Sendo assim, o "Padre Nosso" também é "Madre Nossa" e a melhor tradução da extinta língua semítica talvez fosse a palavra "vida" para expressar nossa origem na Terra. Quem tem horror de ser descendente de "macacos" poderia se consolar com a certeza científica de que a vida na terra veio do céu, das estrelas: mas a humildade ensina que somos parentes das amebas... E a mulher veio antes do homem, não há maior nem menor; há diferenças que se completam como metades do mesmo ser humano.

e a Fome é o que mais consome o Homem e todos mais viventes.
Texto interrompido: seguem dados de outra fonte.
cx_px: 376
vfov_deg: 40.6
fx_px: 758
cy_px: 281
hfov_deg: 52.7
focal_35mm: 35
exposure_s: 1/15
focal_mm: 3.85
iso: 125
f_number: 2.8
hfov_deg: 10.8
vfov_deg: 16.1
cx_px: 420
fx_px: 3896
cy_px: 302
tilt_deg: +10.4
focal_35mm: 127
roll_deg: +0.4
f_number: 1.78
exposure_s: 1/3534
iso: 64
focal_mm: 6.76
Daí que a gente se lembra do Papa Chico quando dizem que ele teria dito aos cardeais que é preciso a humanidade contemplar a face misericordiosa de Deus para que haja salvação, por suposto, a todos e não só para alguns eleitos conforme as mais vetustas tradições religiosas exclusivas ou modernas que condenam os infiéis a penas infernais neste e outros mundos. 
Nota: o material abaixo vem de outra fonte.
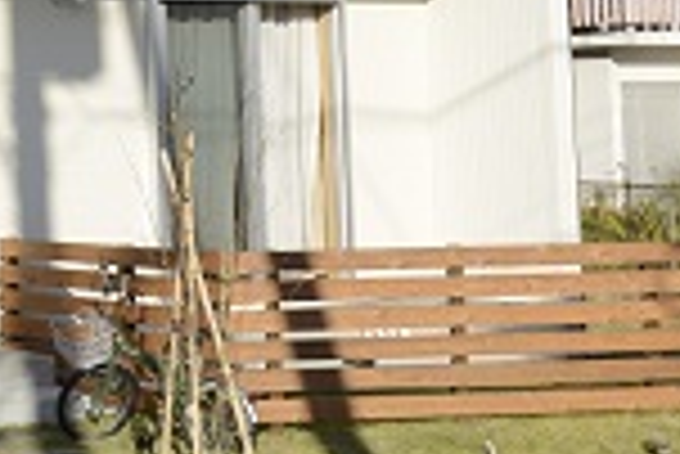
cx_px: -68
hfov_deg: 17.2
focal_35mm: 115
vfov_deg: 11.7
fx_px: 2174
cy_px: -117
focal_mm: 29
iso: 100
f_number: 9
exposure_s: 1/200
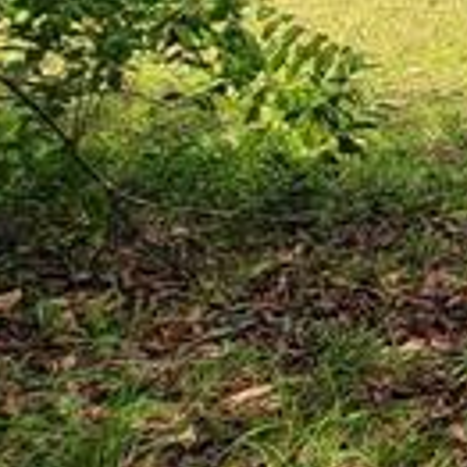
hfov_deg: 12.0
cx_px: 1319
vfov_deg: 17.1
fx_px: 1374
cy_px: -267
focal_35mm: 90
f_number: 2.2
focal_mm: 2.2
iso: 50
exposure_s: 1/836
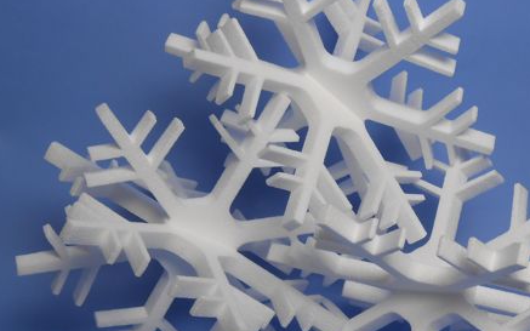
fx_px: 852
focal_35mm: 59
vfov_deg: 22.0
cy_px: 188
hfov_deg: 34.4
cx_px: 323
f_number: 4.2
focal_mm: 6.8
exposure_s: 1/30
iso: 125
o Papa escreveu ao rabino de Roma ofertando contributo às boas relações entre católicos e judeus. Isto me lembra a condenação do padre Antônio Vieira e que sua utopia evangelizadora também ia ao encontro da paz com o Islã. Hoje para que o império da justiça e da paz se faça presente no mundo é preciso ir além da grande família de Abraão.
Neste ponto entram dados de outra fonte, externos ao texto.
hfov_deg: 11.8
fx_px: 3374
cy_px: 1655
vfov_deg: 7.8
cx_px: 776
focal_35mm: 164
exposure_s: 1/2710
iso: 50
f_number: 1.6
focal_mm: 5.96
e já que o ecumenismo deveria abraçar, imediatamente, católicos e evangélicos para juntos em toda cristandade concretizar a história do futuro entre crentes e não-crentes em busca da Paz, queria eu encerrar, posto que já falei demais; lembrando o protestante Ariano Suassuna com seu magnífico "Auto da Compadecida" na qual a mãe de Jesus é advogada desta pobre gente do sertão do mundo industrializado.

a face misericordiosa de Deus habita, atrevo-me a dizer, o templo do coração humano não muito longe do ódio e do medo vizinhos da humanidade filha da animalidade (a Igreja que se reconciliou com Galileu precisa tomar coragem para se reconciliar com a paleontologia do jesuíta Teillard de Chardin tirando-o do silêncio a que foi condenado como o silêncio imposto pelo Santo Ofício ao padre Antônio Vieira).

no Alcorão Jesus e seu mãe estão sentados no paraíso ao lado do Profeta Maomé e um dos nomes pelos quais os islâmicos invocam Alá é, justamente, o Misericordioso. Sem compaixão e misericórdia o mundo é choro e ranger de dentes...

dizem os sábios que Deus falou aos homens por diferentes meios? Pois se falou uma vez, poderá ainda estar a falar ou falará depois. O problema, então, é ouvir ("a voz do Povo é a voz de Deus") se acaso somos surdos como cegos estávamos no Colonialismo ("Sermão aos Peixes", padre Antônio Vieira, Maranhão, 1654). Ghandi foi o pagão mais cristão que jamais houve outro igual. O revolucionário Hugo Chávez proclamou que Jesus Cristo foi o primeiro comunista do mundo. Por acaso um ateu como Oswald de Andrade, quando disse que fizemos Cristo nascer na Bahia ou em Belém do Pará, não disse a verdade? Pois se Deus é brasileiro e agora o Papa argentino não está na hora de ouvir a voz do Povo sofredor?

Mas a Mãe de todos humanos e de todas criaturas - a Compadecida - é aquela energia divina e maravilhosa que faz o milagre do amor e da vida apesar de tudo, seja na gente ou nos bichos, nos sóis e luas de todos os céus como cria Francisco de Assis. Ora, as chaves sutis que abrem a porta da compaixão não são o esquecimento, muito menos a indiferença e o egoismo; mas o arrependimento e o perdão.